4. Personalize learning through digital coaching

Avoid taking a one-size-fits-all approach to coaching. Allow every person in your organization to explore their individual strengths, weaknesses and barriers to growth through customized coaching sessions. Coaching delivers more meaningful results when it’s targeted to the needs of each individual employee.

Using a digital coaching platform is an easy way to give employees access to coaches anywhere, anytime.

5. Build a coaching routine

Athletes don’t win the Olympics without putting in the training. Equally, you won’t successfully implement a coaching culture in the workplace without establishing a coaching routine.

Consider setting aside time each week for personal development sessions. Also try to make coaching a relatable experience by baking elements of it into your normal working day so it becomes embedded in your workplace culture. For example, when colleagues collaborate on a new project, make sure there’s some coaching involved.

6. Establish how to measure the success of your coaching strategy

For coaching to work, you’ll need some way of measuring success. Collect data before, during and after implementing your program, and set specific KPIs – just as you would for things like productivity and cost savings.

For example, you could send out pulse surveys to employees asking how strongly they agree with the following statements: “The coaching sessions are meeting my expectations” or “Coaching helps me build skills that are relevant to my job”.

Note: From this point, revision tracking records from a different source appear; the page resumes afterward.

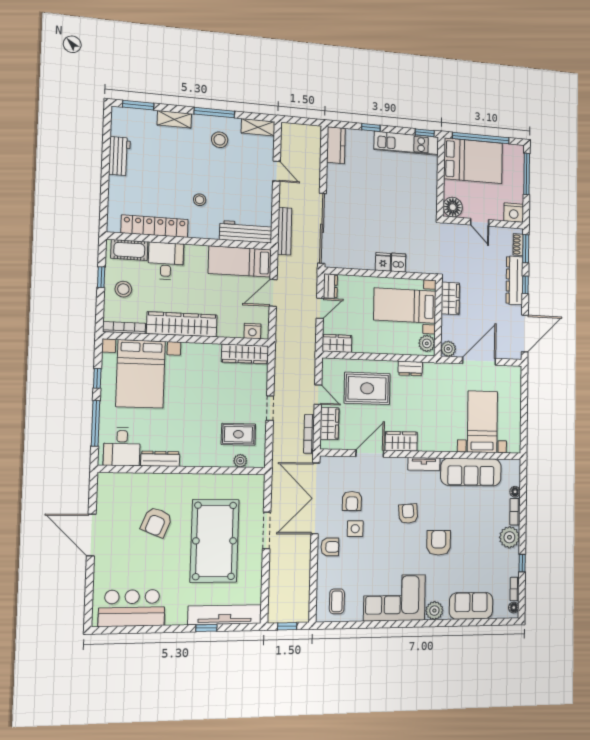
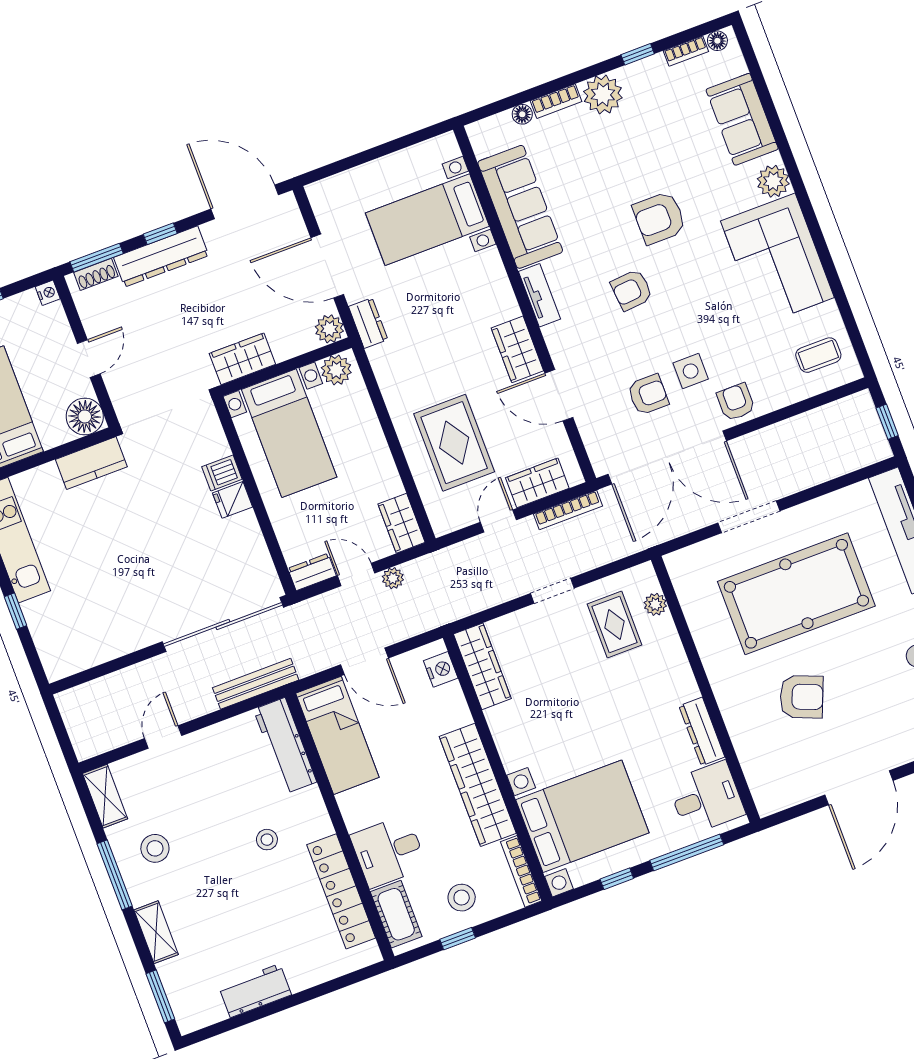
kitchen counter: (336, 145) -> (91, 463), moved, turned 180
nightstand: (514, 213) -> (48, 293), width x0.53, depth x0.56
plant: (310, 327) -> (393, 578), added
dresser: (410, 368) -> (368, 323), moved

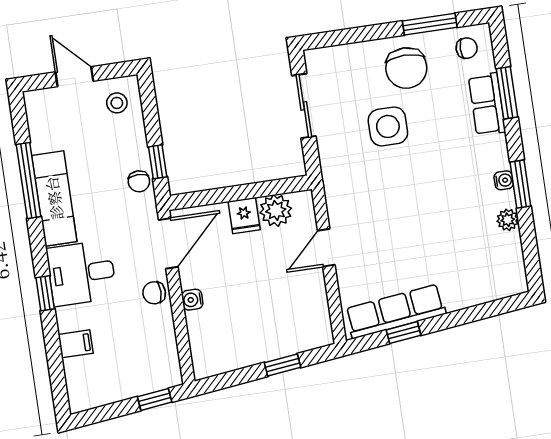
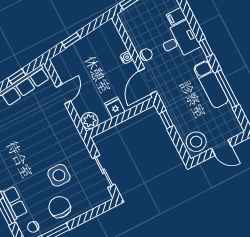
stool: (117, 103) -> (196, 142), width x1.89, depth x1.89
chair: (139, 181) -> (172, 107), removed
plant: (276, 210) -> (90, 121), moved
door: (326, 248) -> (63, 94), moved
desk: (81, 273) -> (179, 40), moved
window: (45, 293) -> (206, 48), moved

In these uncertain times, businesses need their people to be resilient and adaptable. The old-style barking out orders kind of leadership won’t develop this type of employee. A coaching culture can because it creates a safe space for people to flourish by unlocking creativity and giving people the tools they need to solve their own problems.

While each organization’s approach to coaching will be different based on their needs, goals and methods, the companies that go above and beyond to implement this type of learning will reap the rewards for years to come. When your employees reach their full potential, so too does your business.